A variety of PTCH1 variants cause NBCCS, including missense, nonsense, frameshift, and splice site variants. The gnomAD database reports 27 different loss of function (LOF) variants in PTCH1 (transcript size 8057 bp) and 85 LOF variants in PTCH2 (transcript size 4298 bp), of which one was reported as homozygous (/mentary table S1). Assuming the variants are not on the same alleles, these LOF variants are found in 59 individuals in PTCH1 and in 480 individuals in PTCH2; hence, LOF variants seem to be well-tolerated in PTCH2.

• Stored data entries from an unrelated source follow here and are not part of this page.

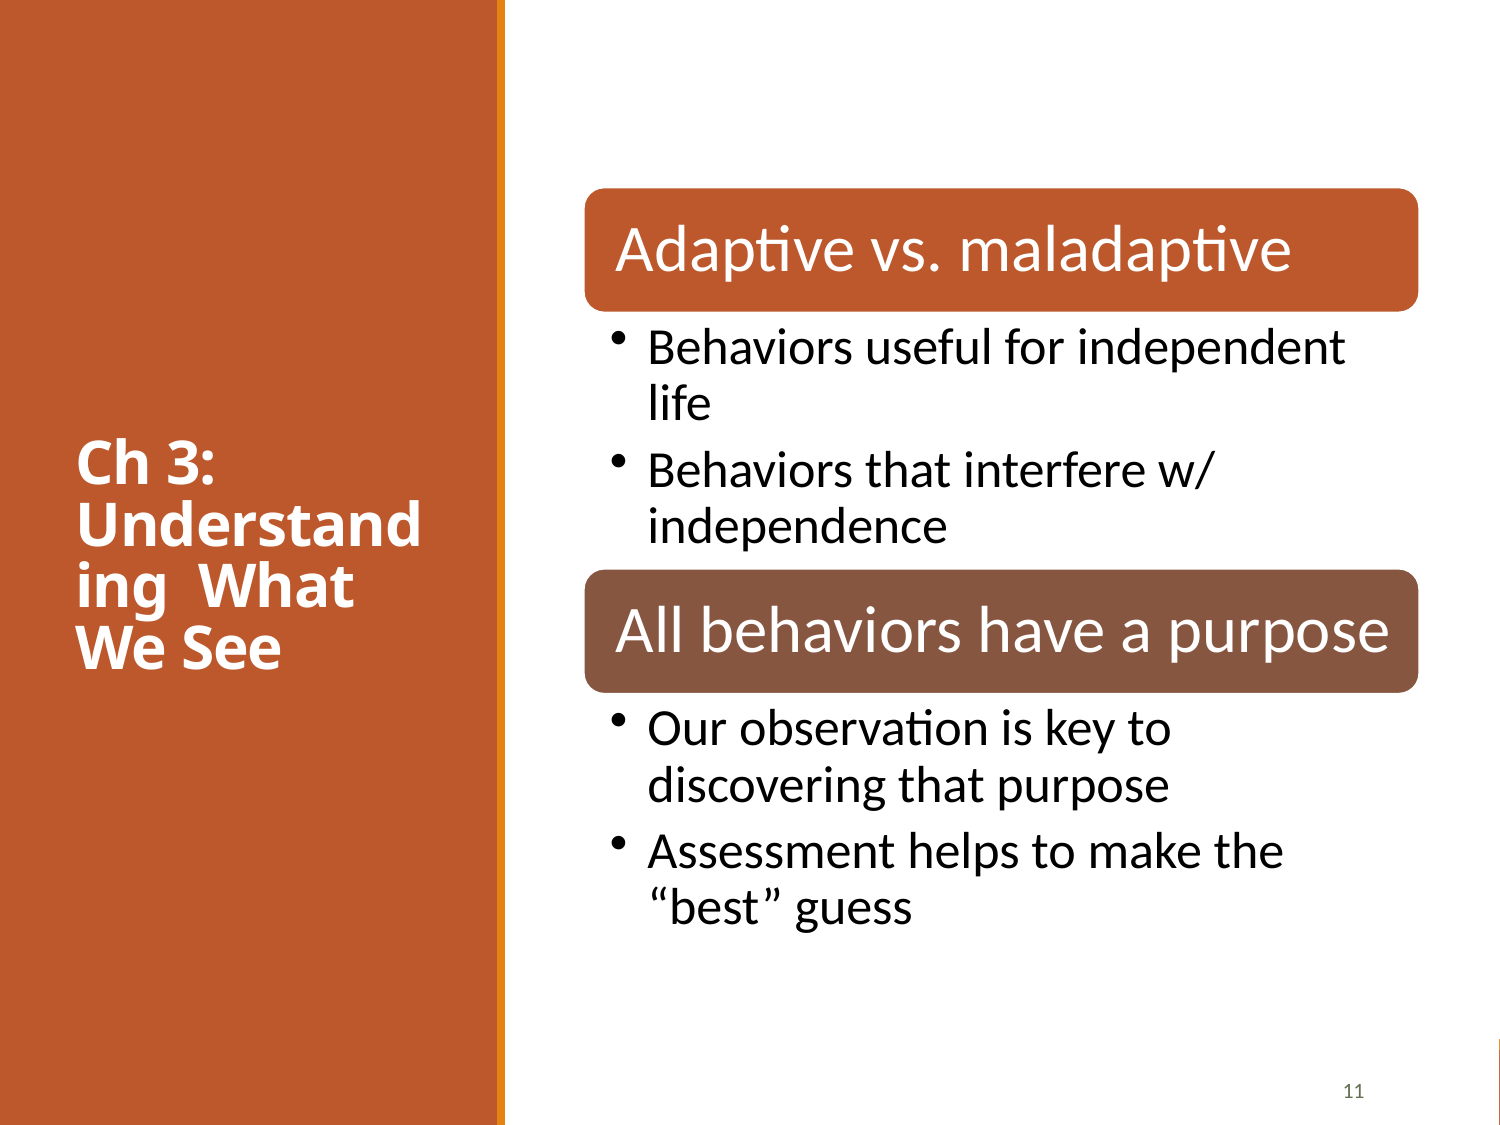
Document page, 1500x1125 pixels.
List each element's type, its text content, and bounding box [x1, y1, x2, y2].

text_box [506, 0, 1500, 1125]
slide_number 11 [1245, 1059, 1380, 1120]
text_box [0, 0, 496, 1125]
text_box [496, 0, 506, 1125]
title Ch 3: Understanding What We See [60, 84, 441, 1032]
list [582, 104, 1421, 1033]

Analyses of knockout (KO) mice revealed that PTCH1 −/− mutants were lethal at embryonic day 9.5 due to hyperactivation of Shh signaling. By contrast, PTCH2 −/− mutants were viable, fertile and apparently normal; however, alopecia, epidermal hyperplasia, dermal hyperplasia, hair follicle loss, and ulceration were frequently observed with progressing age in PTCH2 −/− mutant male mice, whereas PTCH2 −/− mutant female mice did not show any abnormalities. Neither male nor female PTCH2 double KO mice developed basal cell carcinomas10,16

Homozygosity for a frameshift variant in the PTCH2 gene does not seem to have caused any NBCCS manifestations in the patient reported here, and KO mice do not display any NBCCS manifestations. Furthermore, none of the previously reported PTCH2 individuals have been diagnosed with NBCCS according to one of the proposed sets of diagnostic criteria3. Finally, loss of function variants in PTCH2 are frequent in population studies.

These observations question whether variants in PTCH2 are associated with NBCCS; if, however, it is the case, the penetrance could be considered very low. Further studies of larger cohorts of individuals with PTCH2 variants should clarify this.